鈴木有布子の代表作には、謎解きと心理描写を組み合わせた『
孤島パズル』、伝奇的な世界観の『
星河万山霊草紙』、文豪作品の翻案『
罪と罰』、ゲームを軸とした人間ドラマ『
月光ゲーム』、そして『
旬<いまどき>』などが挙げられます。連載中の作品が多く、現在も活発に執筆活動を行っています。その作風は、単なるエンタメに留まらず、登場人物の内面描写や人間関係の複雑さを丁寧に紡ぎながら、ストーリーを構成する傾向が見られます。謎解きや推理といった要素を含む作品も複数あり、読者を考えさせる仕掛けを用意することが特徴的です。
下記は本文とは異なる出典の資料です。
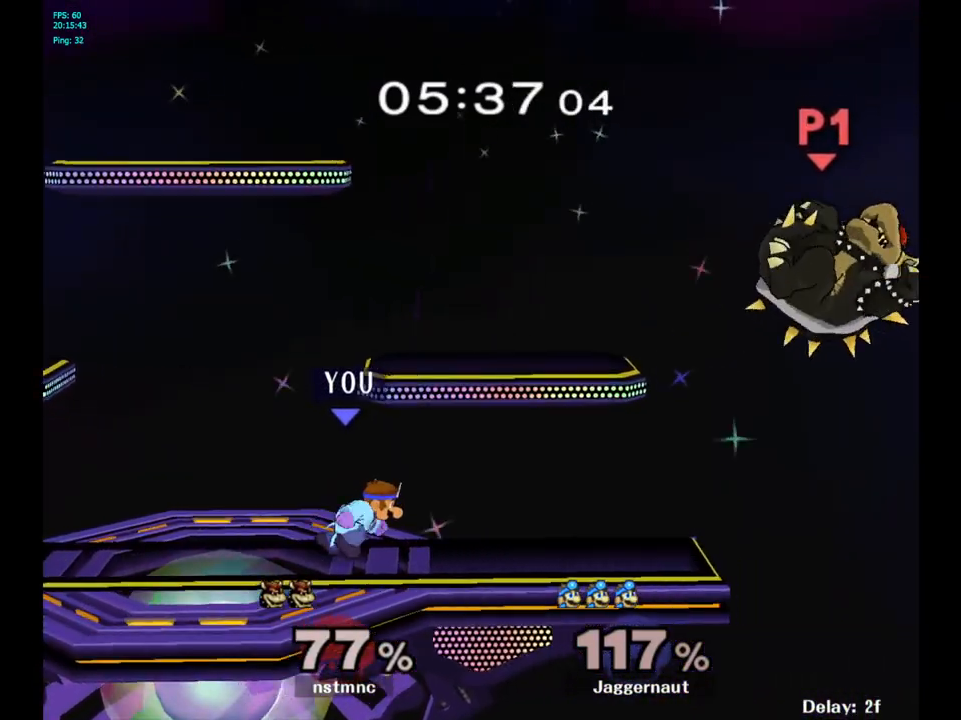
{"buttons": [], "left_stick": "center", "right_stick": "center", "events": [[233, "Y", "down"], [267, "left_stick", "down-left"], [283, "R1", "down"], [450, "R1", "up"], [450, "Y", "up"], [483, "left_stick", "center"]]}
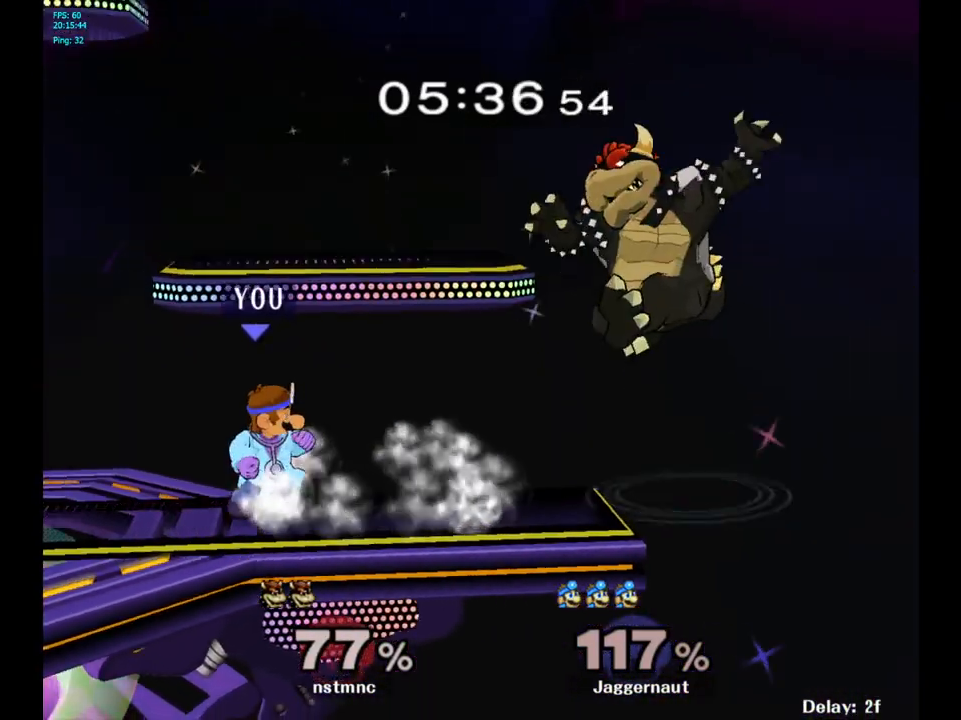
{"buttons": ["A"], "left_stick": "up-right", "right_stick": "center", "events": [[83, "left_stick", "up-right"], [450, "A", "down"]]}
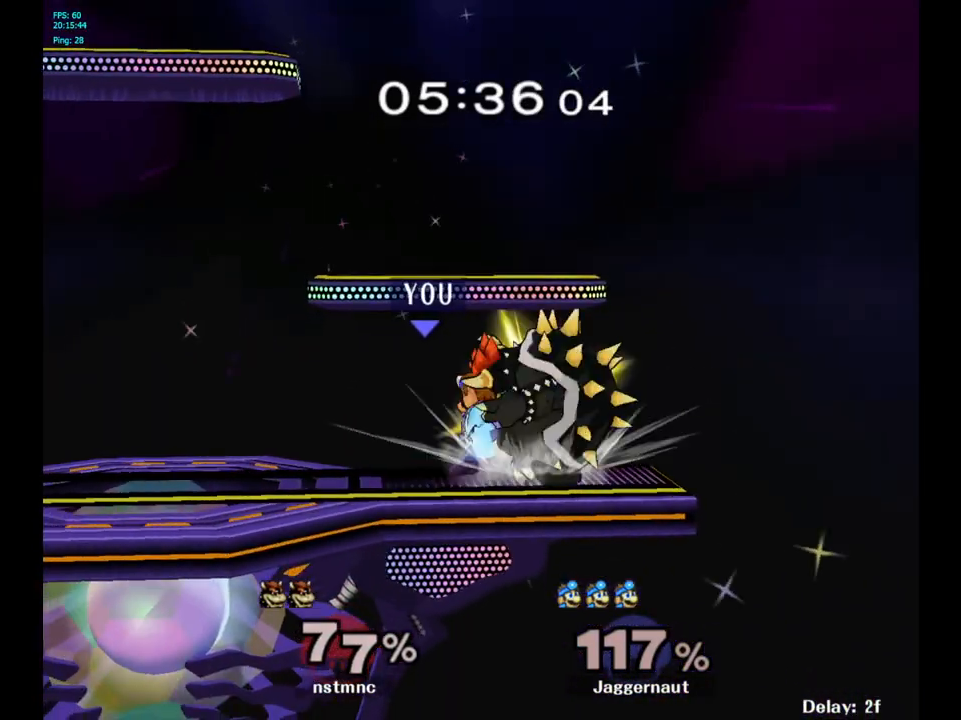
{"buttons": [], "left_stick": "up-right", "right_stick": "center", "events": [[83, "A", "up"]]}
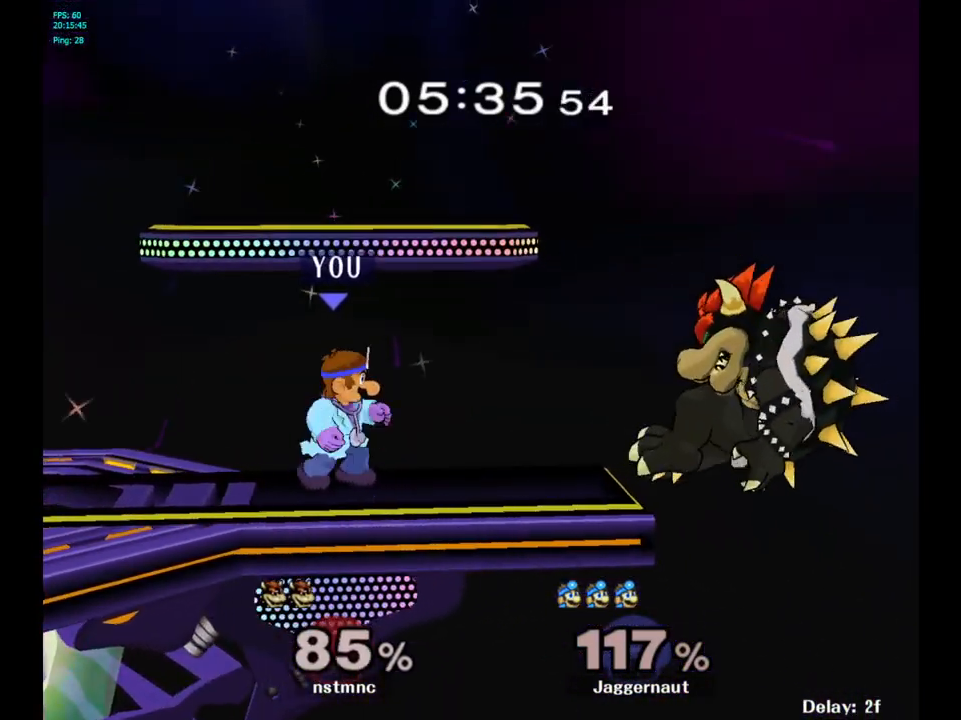
{"buttons": [], "left_stick": "center", "right_stick": "center", "events": [[150, "Y", "down"], [150, "left_stick", "down-left"], [200, "R1", "down"], [350, "Y", "up"], [367, "R1", "up"], [383, "left_stick", "center"]]}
鈴木有布子の作品は、連載中のものが多く、現在も新しい話数が発表されています。入門としては、レビュー数が多く話題性の高い『
月光ゲーム』や『
孤島パズル』から始めるのがよいでしょう。完結作『
罪と罰』は全3巻で読みやすく、作家の作風を確認するのに適しています。作品によって雰囲気が異なるため、心理ドラマを求めるのか、謎解き要素を求めるのかによって選ぶ順序を変えるのも一案です。複数の出版社から作品が出ている点もあり、自分の興味に合わせた一冊から探索を始めることをお勧めします。